▶ _Exercise details_:
Give back the data in full. Leave nothing out.
----- Data excerpts -----
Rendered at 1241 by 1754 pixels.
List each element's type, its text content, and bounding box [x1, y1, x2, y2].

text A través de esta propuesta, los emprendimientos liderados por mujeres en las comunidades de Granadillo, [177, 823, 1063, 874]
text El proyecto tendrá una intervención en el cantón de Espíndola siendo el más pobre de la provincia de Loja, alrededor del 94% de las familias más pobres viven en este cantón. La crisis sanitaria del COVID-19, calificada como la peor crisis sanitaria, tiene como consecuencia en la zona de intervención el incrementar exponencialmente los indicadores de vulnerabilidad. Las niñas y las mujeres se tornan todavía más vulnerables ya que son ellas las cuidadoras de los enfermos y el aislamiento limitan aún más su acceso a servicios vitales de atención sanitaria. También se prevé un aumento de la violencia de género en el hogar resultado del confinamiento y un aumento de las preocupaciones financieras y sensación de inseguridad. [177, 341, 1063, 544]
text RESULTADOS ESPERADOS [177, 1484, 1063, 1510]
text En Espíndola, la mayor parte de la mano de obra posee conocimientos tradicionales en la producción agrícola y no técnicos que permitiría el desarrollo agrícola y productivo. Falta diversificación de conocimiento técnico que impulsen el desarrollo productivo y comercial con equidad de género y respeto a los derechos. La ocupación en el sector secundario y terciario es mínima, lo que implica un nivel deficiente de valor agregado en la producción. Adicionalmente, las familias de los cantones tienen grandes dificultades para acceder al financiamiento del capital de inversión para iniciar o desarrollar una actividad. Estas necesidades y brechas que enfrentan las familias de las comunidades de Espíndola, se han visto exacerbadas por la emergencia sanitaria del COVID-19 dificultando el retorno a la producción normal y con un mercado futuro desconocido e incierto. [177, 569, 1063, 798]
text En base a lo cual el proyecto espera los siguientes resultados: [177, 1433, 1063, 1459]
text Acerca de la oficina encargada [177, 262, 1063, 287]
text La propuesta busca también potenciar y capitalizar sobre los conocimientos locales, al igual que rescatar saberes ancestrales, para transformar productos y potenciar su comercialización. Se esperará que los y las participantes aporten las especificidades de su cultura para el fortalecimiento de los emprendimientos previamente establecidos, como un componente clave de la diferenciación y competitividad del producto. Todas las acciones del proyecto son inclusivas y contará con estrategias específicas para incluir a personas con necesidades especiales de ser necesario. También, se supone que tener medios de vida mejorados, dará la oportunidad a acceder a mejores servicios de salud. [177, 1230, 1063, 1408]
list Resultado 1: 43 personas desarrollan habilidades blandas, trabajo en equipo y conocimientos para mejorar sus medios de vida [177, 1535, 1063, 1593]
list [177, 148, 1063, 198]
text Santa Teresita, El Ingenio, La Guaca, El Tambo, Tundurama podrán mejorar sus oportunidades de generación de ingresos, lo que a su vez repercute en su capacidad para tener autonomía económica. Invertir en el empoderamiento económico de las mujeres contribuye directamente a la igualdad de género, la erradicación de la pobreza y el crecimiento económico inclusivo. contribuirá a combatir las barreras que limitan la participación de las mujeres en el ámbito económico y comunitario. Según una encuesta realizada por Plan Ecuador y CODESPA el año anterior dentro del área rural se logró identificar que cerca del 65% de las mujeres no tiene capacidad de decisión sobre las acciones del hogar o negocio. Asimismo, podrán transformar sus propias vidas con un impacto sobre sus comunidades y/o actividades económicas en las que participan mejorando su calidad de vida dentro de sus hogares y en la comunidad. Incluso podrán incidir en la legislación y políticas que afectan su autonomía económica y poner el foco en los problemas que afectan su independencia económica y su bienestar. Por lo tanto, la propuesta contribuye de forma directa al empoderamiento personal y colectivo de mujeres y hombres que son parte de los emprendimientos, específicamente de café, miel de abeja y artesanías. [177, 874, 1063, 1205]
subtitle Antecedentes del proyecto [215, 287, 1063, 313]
-----
▶ _Written reply_:
Rendered at 1241 by 1754 pixels.
List each element's type, its text content, and bounding box [x1, y1, x2, y2].

text A través de esta propuesta, los emprendimientos liderados por mujeres en las comunidades de Granadillo, [177, 823, 1063, 874]
text El proyecto tendrá una intervención en el cantón de Espíndola siendo el más pobre de la provincia de Loja, alrededor del 94% de las familias más pobres viven en este cantón. La crisis sanitaria del COVID-19, calificada como la peor crisis sanitaria, tiene como consecuencia en la zona de intervención el incrementar exponencialmente los indicadores de vulnerabilidad. Las niñas y las mujeres se tornan todavía más vulnerables ya que son ellas las cuidadoras de los enfermos y el aislamiento limitan aún más su acceso a servicios vitales de atención sanitaria. También se prevé un aumento de la violencia de género en el hogar resultado del confinamiento y un aumento de las preocupaciones financieras y sensación de inseguridad. [177, 341, 1063, 544]
text RESULTADOS ESPERADOS [177, 1484, 1063, 1510]
text En Espíndola, la mayor parte de la mano de obra posee conocimientos tradicionales en la producción agrícola y no técnicos que permitiría el desarrollo agrícola y productivo. Falta diversificación de conocimiento técnico que impulsen el desarrollo productivo y comercial con equidad de género y respeto a los derechos. La ocupación en el sector secundario y terciario es mínima, lo que implica un nivel deficiente de valor agregado en la producción. Adicionalmente, las familias de los cantones tienen grandes dificultades para acceder al financiamiento del capital de inversión para iniciar o desarrollar una actividad. Estas necesidades y brechas que enfrentan las familias de las comunidades de Espíndola, se han visto exacerbadas por la emergencia sanitaria del COVID-19 dificultando el retorno a la producción normal y con un mercado futuro desconocido e incierto. [177, 569, 1063, 798]
text En base a lo cual el proyecto espera los siguientes resultados: [177, 1433, 1063, 1459]
text Acerca de la oficina encargada [177, 262, 1063, 287]
text La propuesta busca también potenciar y capitalizar sobre los conocimientos locales, al igual que rescatar saberes ancestrales, para transformar productos y potenciar su comercialización. Se esperará que los y las participantes aporten las especificidades de su cultura para el fortalecimiento de los emprendimientos previamente establecidos, como un componente clave de la diferenciación y competitividad del producto. Todas las acciones del proyecto son inclusivas y contará con estrategias específicas para incluir a personas con necesidades especiales de ser necesario. También, se supone que tener medios de vida mejorados, dará la oportunidad a acceder a mejores servicios de salud. [177, 1230, 1063, 1408]
list Resultado 1: 43 personas desarrollan habilidades blandas, trabajo en equipo y conocimientos para mejorar sus medios de vida [177, 1535, 1063, 1593]
list [177, 148, 1063, 198]
text Santa Teresita, El Ingenio, La Guaca, El Tambo, Tundurama podrán mejorar sus oportunidades de generación de ingresos, lo que a su vez repercute en su capacidad para tener autonomía económica. Invertir en el empoderamiento económico de las mujeres contribuye directamente a la igualdad de género, la erradicación de la pobreza y el crecimiento económico inclusivo. contribuirá a combatir las barreras que limitan la participación de las mujeres en el ámbito económico y comunitario. Según una encuesta realizada por Plan Ecuador y CODESPA el año anterior dentro del área rural se logró identificar que cerca del 65% de las mujeres no tiene capacidad de decisión sobre las acciones del hogar o negocio. Asimismo, podrán transformar sus propias vidas con un impacto sobre sus comunidades y/o actividades económicas en las que participan mejorando su calidad de vida dentro de sus hogares y en la comunidad. Incluso podrán incidir en la legislación y políticas que afectan su autonomía económica y poner el foco en los problemas que afectan su independencia económica y su bienestar. Por lo tanto, la propuesta contribuye de forma directa al empoderamiento personal y colectivo de mujeres y hombres que son parte de los emprendimientos, específicamente de café, miel de abeja y artesanías. [177, 874, 1063, 1205]
subtitle Antecedentes del proyecto [215, 287, 1063, 313]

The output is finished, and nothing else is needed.